TASK DESCRIPTION – Filter the listing below down to the lines holding the word "tail", and copy those lines.

DATA PROVIDED –

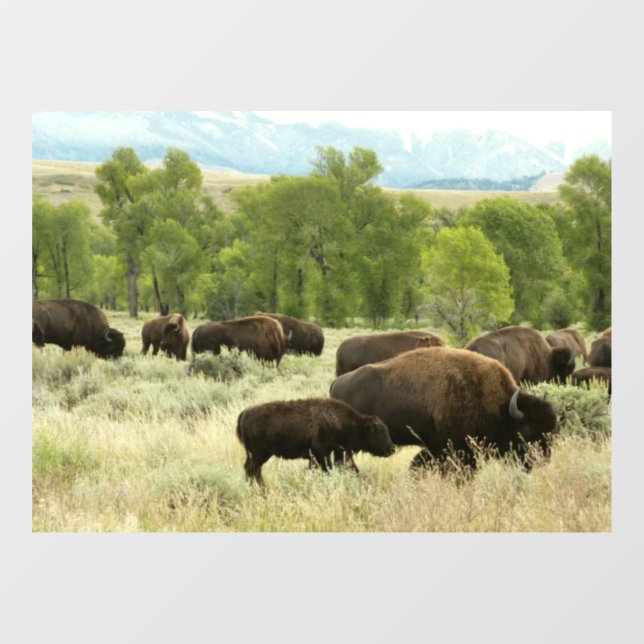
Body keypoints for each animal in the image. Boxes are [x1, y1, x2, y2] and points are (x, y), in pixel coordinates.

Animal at [236, 398, 395, 485]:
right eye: (379, 432)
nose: (392, 449)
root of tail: (244, 413)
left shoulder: (324, 455)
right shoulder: (321, 453)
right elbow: (328, 470)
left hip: (260, 454)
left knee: (252, 470)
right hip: (259, 453)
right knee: (252, 470)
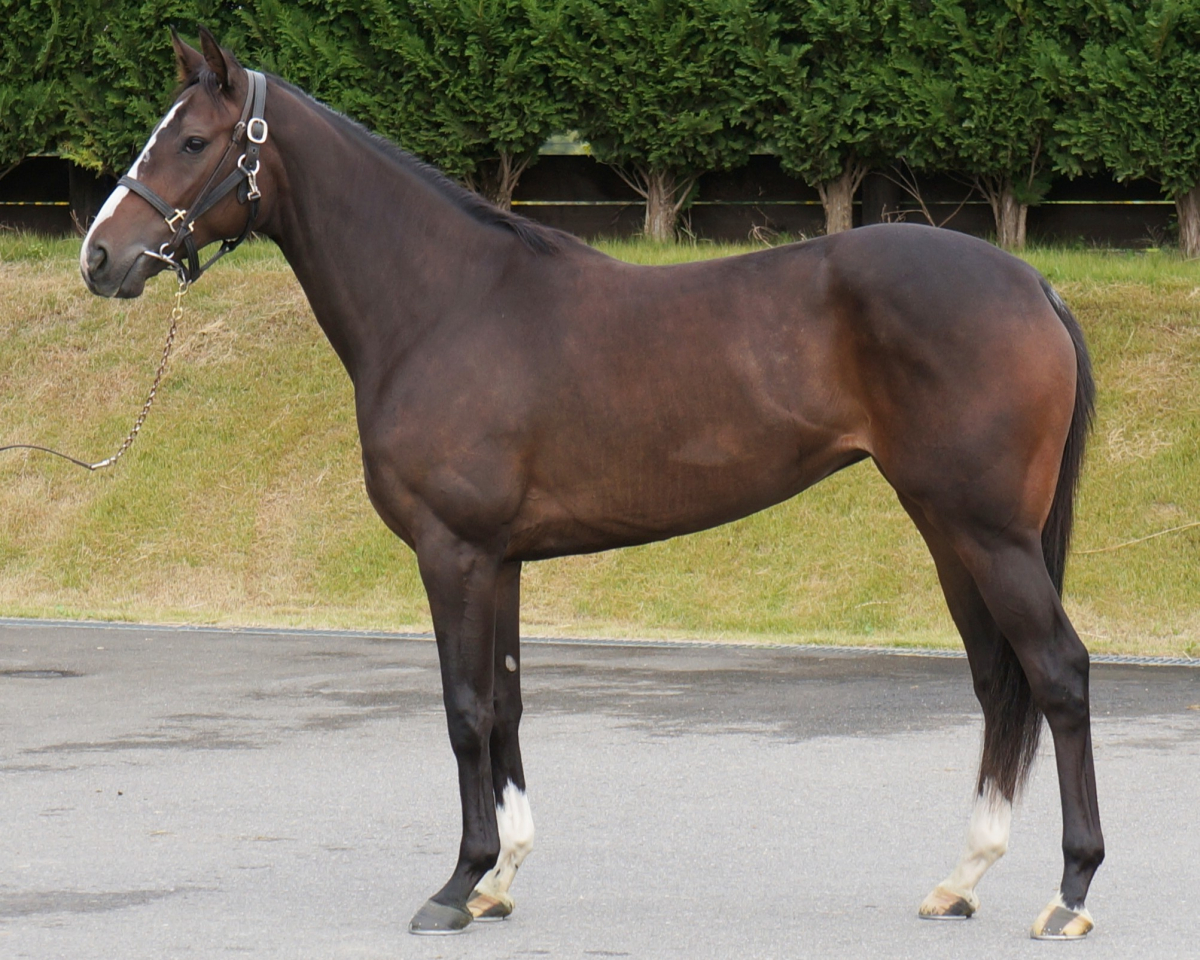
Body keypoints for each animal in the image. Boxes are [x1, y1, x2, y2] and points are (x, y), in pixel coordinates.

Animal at [79, 28, 1103, 940]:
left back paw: (1071, 893)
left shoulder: (453, 553)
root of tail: (1033, 284)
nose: (99, 257)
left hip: (989, 532)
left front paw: (455, 886)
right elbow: (507, 705)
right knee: (995, 680)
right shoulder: (500, 561)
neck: (446, 303)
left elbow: (463, 712)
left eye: (193, 141)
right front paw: (499, 881)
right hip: (946, 526)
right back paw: (962, 879)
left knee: (1057, 672)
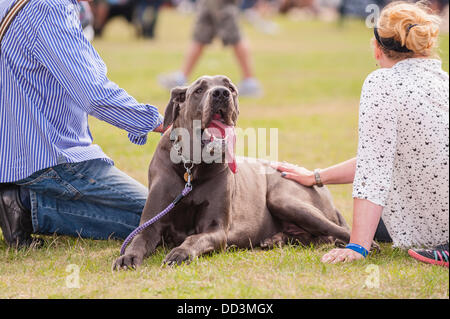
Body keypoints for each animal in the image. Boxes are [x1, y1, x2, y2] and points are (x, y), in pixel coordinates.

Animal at [112, 75, 352, 270]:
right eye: (199, 89)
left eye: (231, 87)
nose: (221, 93)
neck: (192, 166)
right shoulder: (150, 224)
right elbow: (137, 240)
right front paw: (127, 257)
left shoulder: (216, 231)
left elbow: (194, 239)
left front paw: (180, 252)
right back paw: (275, 240)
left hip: (283, 199)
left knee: (339, 233)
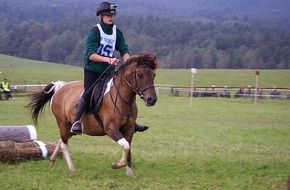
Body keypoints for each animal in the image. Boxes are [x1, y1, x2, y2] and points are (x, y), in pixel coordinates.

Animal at [26, 52, 159, 176]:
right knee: (64, 144)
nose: (152, 99)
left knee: (62, 140)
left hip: (70, 127)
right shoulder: (110, 128)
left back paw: (52, 161)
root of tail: (60, 87)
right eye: (139, 75)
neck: (123, 99)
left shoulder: (129, 129)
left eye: (153, 75)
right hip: (63, 123)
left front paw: (129, 173)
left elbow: (128, 149)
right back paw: (72, 168)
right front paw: (117, 164)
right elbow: (125, 145)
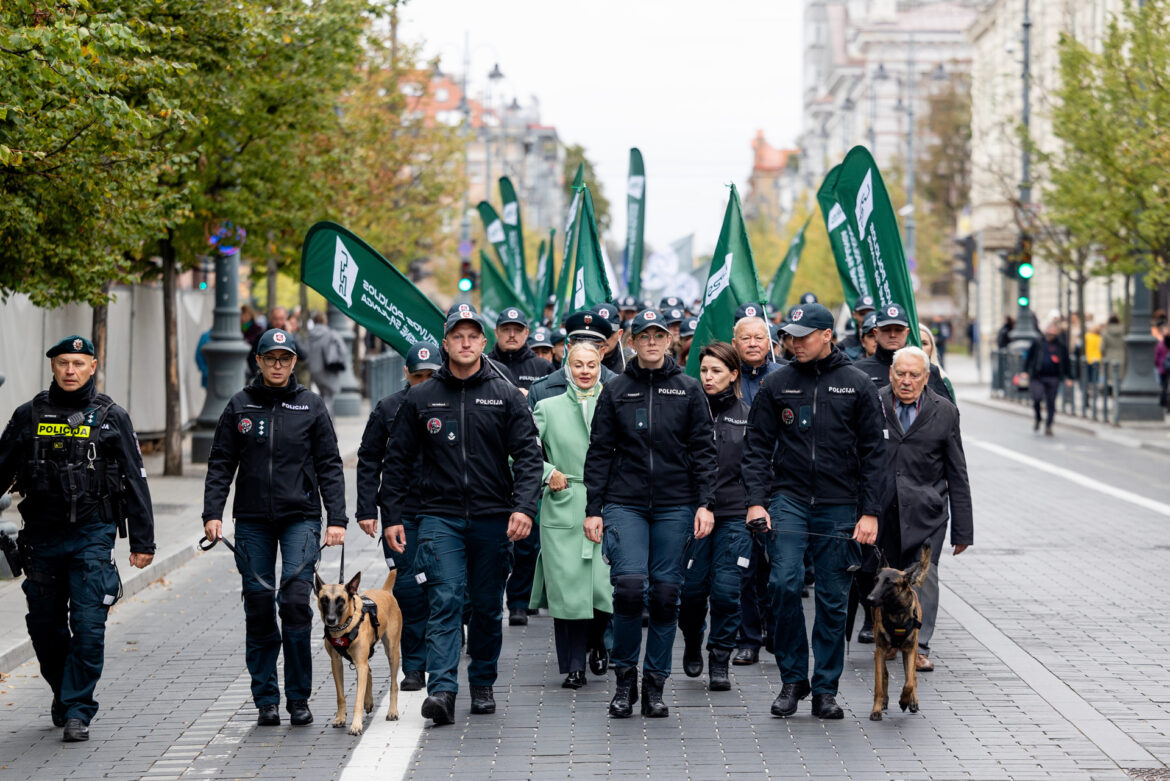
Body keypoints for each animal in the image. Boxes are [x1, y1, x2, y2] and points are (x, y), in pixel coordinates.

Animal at [315, 570, 402, 734]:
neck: (344, 627)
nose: (330, 620)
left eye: (341, 600)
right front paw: (340, 718)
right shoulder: (336, 663)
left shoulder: (360, 663)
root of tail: (385, 591)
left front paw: (356, 725)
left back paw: (392, 711)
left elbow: (357, 700)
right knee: (369, 670)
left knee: (393, 684)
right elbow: (340, 696)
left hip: (392, 652)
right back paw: (369, 702)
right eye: (324, 600)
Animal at [865, 542, 935, 720]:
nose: (869, 599)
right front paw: (876, 709)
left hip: (911, 649)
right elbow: (879, 682)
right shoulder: (880, 650)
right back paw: (885, 701)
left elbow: (909, 681)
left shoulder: (910, 650)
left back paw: (913, 701)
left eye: (889, 583)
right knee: (885, 675)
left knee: (913, 677)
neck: (896, 612)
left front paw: (905, 701)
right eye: (876, 580)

FINISHED EXERCISE –
root of tail: (244, 413)
root of tail: (1033, 284)
root of tail: (60, 87)
root of tail: (385, 591)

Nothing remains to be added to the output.